=== Section Start ===

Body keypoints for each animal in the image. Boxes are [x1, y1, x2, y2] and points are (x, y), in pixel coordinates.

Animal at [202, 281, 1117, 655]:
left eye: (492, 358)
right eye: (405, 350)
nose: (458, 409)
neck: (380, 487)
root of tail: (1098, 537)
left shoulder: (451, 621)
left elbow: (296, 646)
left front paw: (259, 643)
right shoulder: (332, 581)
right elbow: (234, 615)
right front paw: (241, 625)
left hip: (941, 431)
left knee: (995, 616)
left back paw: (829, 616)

=== Section End ===
=== Section Start ===

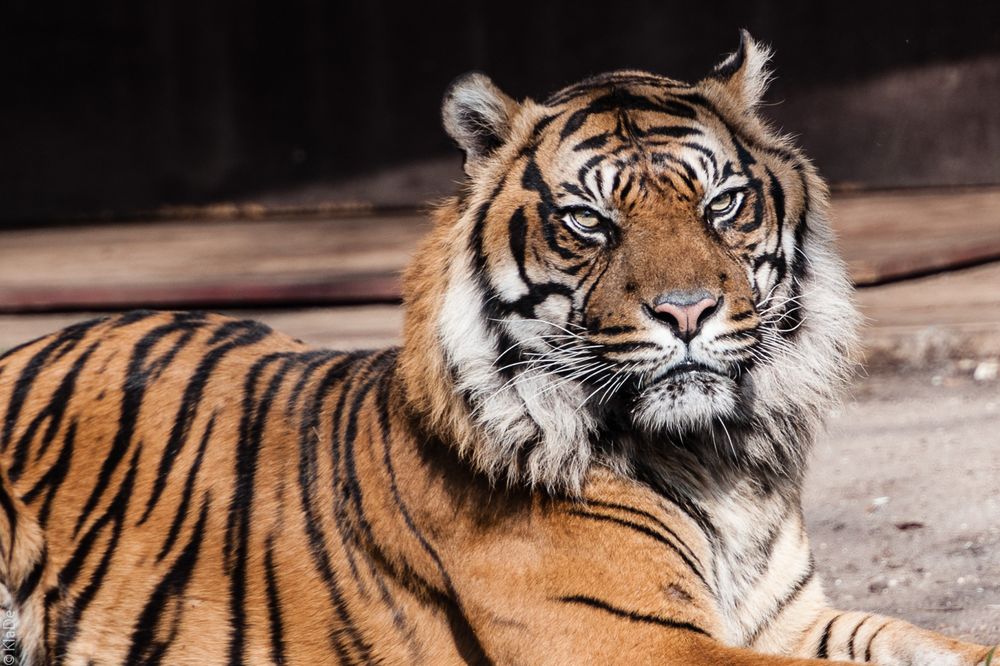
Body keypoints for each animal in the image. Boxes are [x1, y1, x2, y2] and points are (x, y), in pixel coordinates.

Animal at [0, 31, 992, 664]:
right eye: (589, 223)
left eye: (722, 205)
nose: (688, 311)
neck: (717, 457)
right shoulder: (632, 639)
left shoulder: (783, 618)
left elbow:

=== Section End ===
=== Section Start ===

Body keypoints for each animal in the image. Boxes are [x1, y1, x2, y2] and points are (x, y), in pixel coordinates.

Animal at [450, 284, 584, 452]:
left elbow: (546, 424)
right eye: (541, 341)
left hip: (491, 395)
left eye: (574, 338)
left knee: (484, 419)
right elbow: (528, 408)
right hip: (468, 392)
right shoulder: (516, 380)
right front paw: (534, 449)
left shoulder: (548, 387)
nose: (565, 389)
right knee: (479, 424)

=== Section End ===

Work order
What you give back should be only the lines of the records above, starting at the line with "right shoulder: (332, 581)" and ending at the line with "left back paw: (829, 616)", restated word for word.

The answer
right shoulder: (332, 581)
right elbow: (234, 615)
right front paw: (241, 625)
left hip: (941, 431)
left knee: (995, 616)
left back paw: (829, 616)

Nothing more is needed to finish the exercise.